By providing a detailed view of how ocean conditions affect hurricane strength this season, WHOI researchers expect to improve intensity forecasting, which will provide better guidance for emergency responders and allow coastal communities to better prepare for impacts should a major storm occur.
This work is funded by the National Oceanic and Atmospheric Administration (NOAA), the National Science Foundation (NSF), the Office of Naval Research (ONR), Eastman, and Woods Hole Oceanographic Institution (WHOI).
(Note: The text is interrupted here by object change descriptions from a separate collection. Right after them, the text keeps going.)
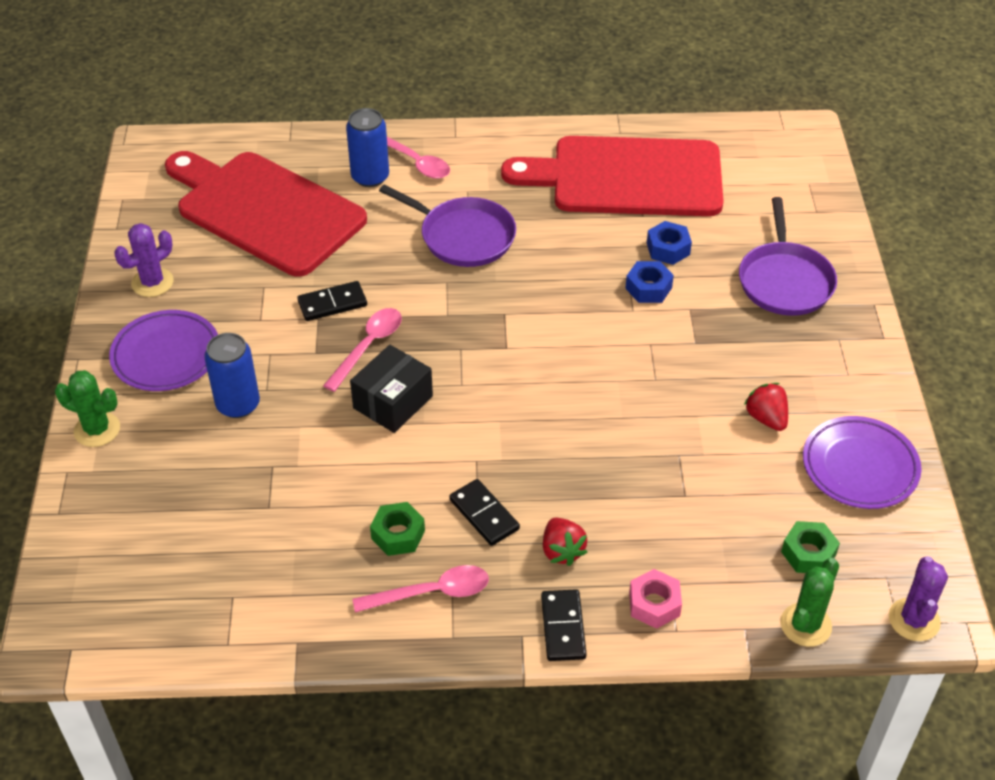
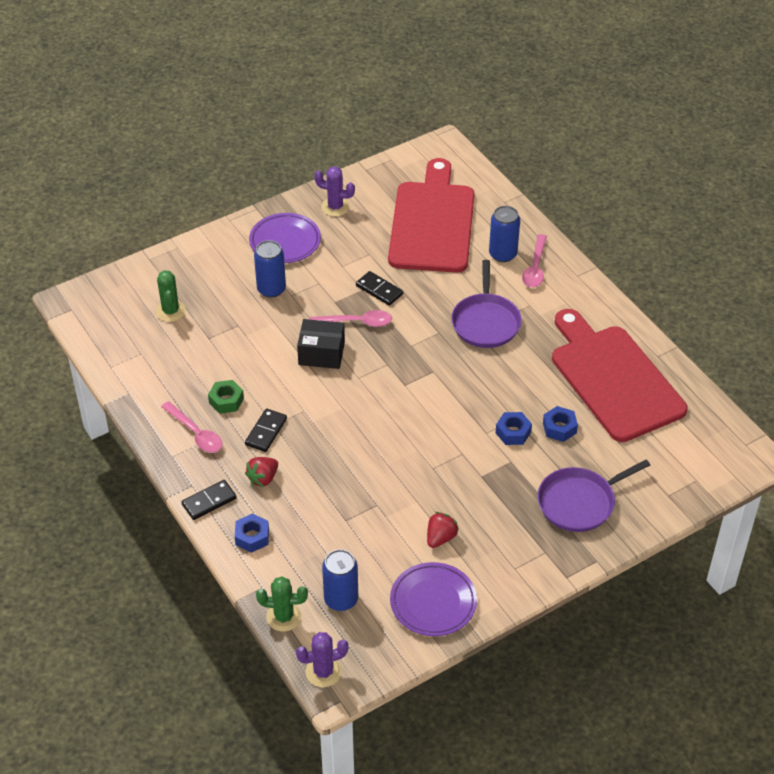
camera: 60 degrees right, 0 degrees up
green cactus [55,370,120,447] -> green cactus moved to [156,270,186,322]
pink nut [629,569,682,629] -> blue nut [235,513,269,553]
green nut [781,521,840,573] -> blue can [322,549,358,611]

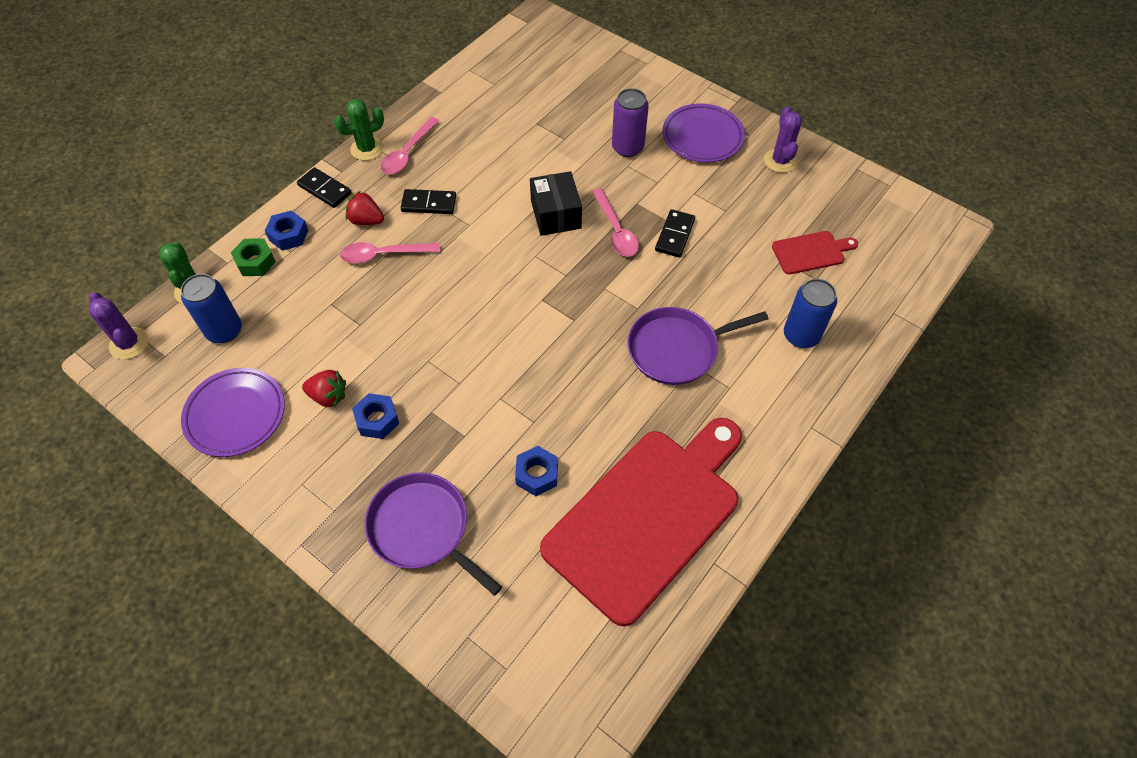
camera: 70 degrees right, 10 degrees up
green cactus [156,270,186,322] -> green cactus moved to [334,99,384,161]
green nut [208,380,244,414] -> green nut moved to [230,239,276,276]
blue can [254,240,286,298] -> purple can [612,88,649,157]
red cutting board [388,158,475,273] -> red cutting board [772,231,858,274], size x0.42
blue nut [496,412,532,445] -> blue nut moved to [352,393,399,439]
pink spoon [522,234,547,288] -> pink spoon moved to [340,242,440,264]

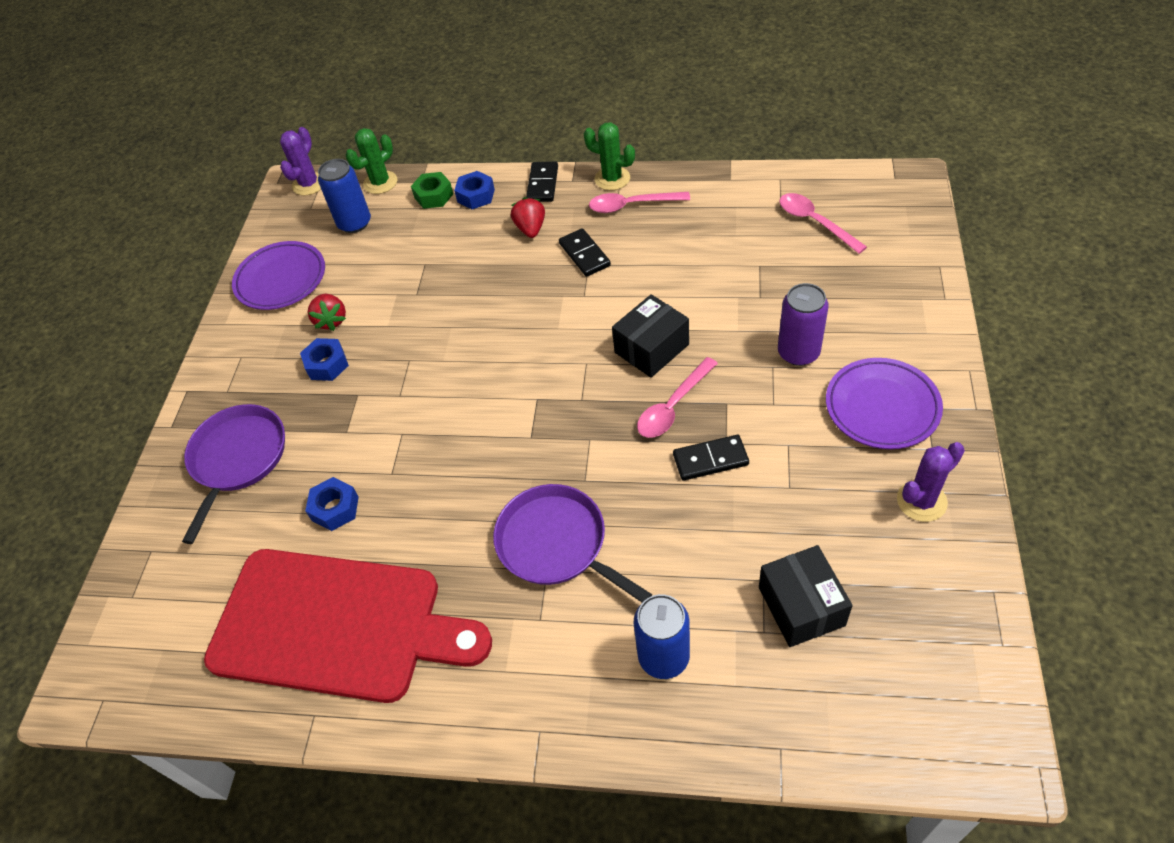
camera: 65 degrees right, 5 degrees down
pink spoon [340,242,440,264] -> pink spoon moved to [779,193,867,254]
red cutting board [772,231,858,274] -> black box [759,545,853,647]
The Woods Hole Oceanographic Institution is a private, non-profit organization on Cape Cod, Mass., dedicated to marine research, engineering, and higher education. Established in 1930 on a recommendation from the National Academy of Sciences, its primary mission is to understand the ocean and its interaction with the Earth as a whole, and to communicate a basic understanding of the ocean’s role in the changing global environment. For more information, please visit www.whoi.edu.
A Spray glider is deployed off the coast of Miami to monitor the Gulf Stream at different depths up through New England. The vehicle measures changes which occur in the ocean just before and during Atlantic hurricanes. The glider then transmits the data in near-real time to hurricane forecasters standing by.